VINTERBERG: Oh yeah. Those guys are brilliant and, yes, we’ve done it once before. Obviously, they were not around when I did Festen. But, yes. It’s a beautiful match of really, really intelligent, great, brilliant workers. Mads is such a specifically, precise and clever guy, and it’s the same thing with Tobias.
DEADLINE: Tobias’s background is in very gritty material and yours isn’t. What do you think makes you work together so well?
VINTERBERG: We like each other. We like each other’s company—we’re friends. Our kids know each other, our wives know each other, and we enjoy each other’s company. And I think when Tobias started moviemaking, he was inspired by my early work—Festen in particular. The idea of creating a closed, confined space with people, and then dropping conflicts into that. His early prison film R had some of that same element. And I’m inspired by him, I admire him, so, I guess there’s an element of mutual admiration. He’s the guy cleaning up things and structuring things, and I’m the guy messing up a lot, you know?
DEADLINE: You’ve been directing for 30 years now. Do you still remember why you wanted to be a director and is it still the case now?
VINTERBERG: Well, to begin with, I just wanted to be famous, basically. I started when I was 16 and I was very shy. I played guitar, but I didn’t have the courage to leave school to play in a band, which my friends did. And then, when I actually was able to put a film together, I was immediately attracted to the group effort: the fact that a lot of people went through so much, and spent so much time and money and effort, to pursue a little bit of vulnerability in a human being, and make sure that we can share it with the world, was just so exciting to me.
I was, and still am, an insecure person. I really enjoyed turning it into a profession. Pursuing those vulnerable moments in human beings, and even have a lot of people around me doing it. I have to remind you, I grew up in a commune, so the element of togetherness was natural for me. I guess I was 16 or 17 when I shot my first film with my friends and I was hooked. What I did not know was how much crazy hard work, how many humiliations I would suffer, and how life-consuming it would end up being. Luckily, I didn’t know, because then I would have turned around.

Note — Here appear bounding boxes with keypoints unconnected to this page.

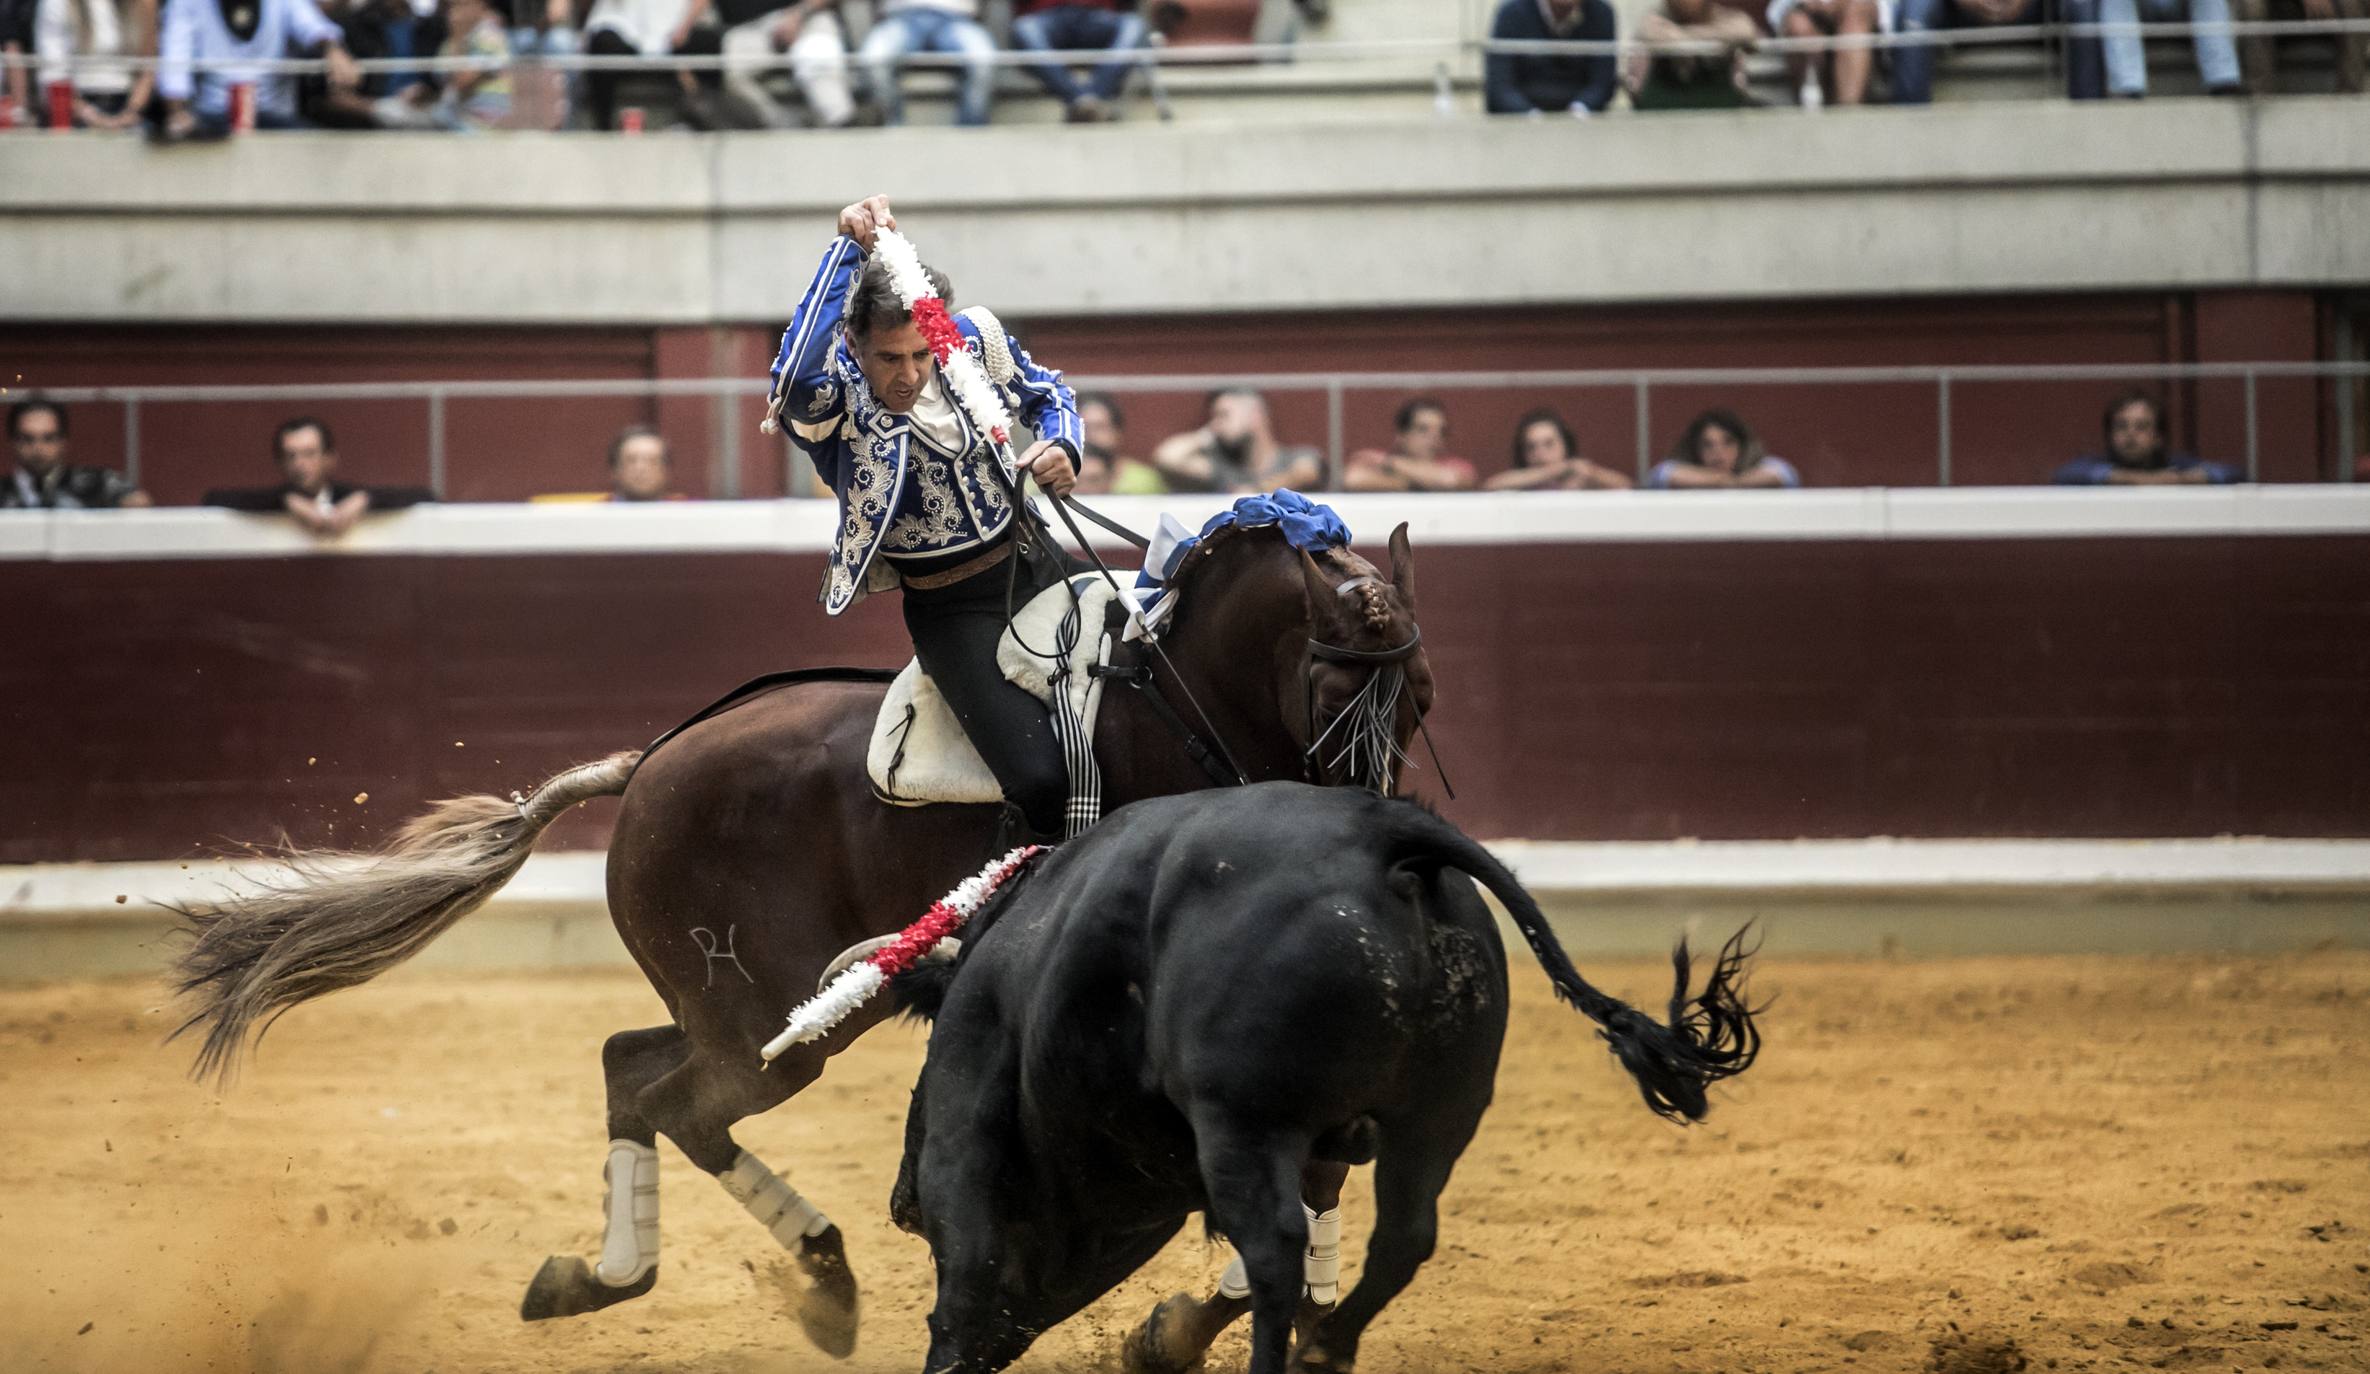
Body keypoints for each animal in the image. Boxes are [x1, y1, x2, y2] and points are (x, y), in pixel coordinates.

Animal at [171, 511, 1421, 1355]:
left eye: (1420, 706)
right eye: (1337, 689)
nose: (1375, 837)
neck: (1180, 712)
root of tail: (651, 763)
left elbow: (1314, 1171)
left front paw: (1262, 1317)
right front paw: (1201, 1326)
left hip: (743, 1006)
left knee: (631, 1068)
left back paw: (611, 1278)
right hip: (769, 1025)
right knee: (677, 1100)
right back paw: (819, 1284)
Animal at [891, 781, 1763, 1374]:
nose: (900, 1205)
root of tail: (1387, 835)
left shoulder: (968, 1119)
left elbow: (967, 1273)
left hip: (1245, 1123)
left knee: (1278, 1247)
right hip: (1438, 1118)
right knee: (1403, 1238)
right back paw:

DEADLINE: What’s your next project?
VINTERBERG: It’s not fully set up yet, but it’s almost fully set up. I’m writing a TV series, Families Like Ours, which I’m very much enjoying. It’s not going to be with Tobias this time, as he’s becoming increasingly rich and famous as a director, so I’m working with [Bo Hr. Hansen], my old collaborator from my graduate film, which was called Last Round[1993] and was actually nominated for a student Oscar back in the day, and even had the same actor—Thomas Bo Larsen—as Another Round. It’s a TV series, so there’s a lot of pages, a lot of minutes. But it’s been a joyful experience so far.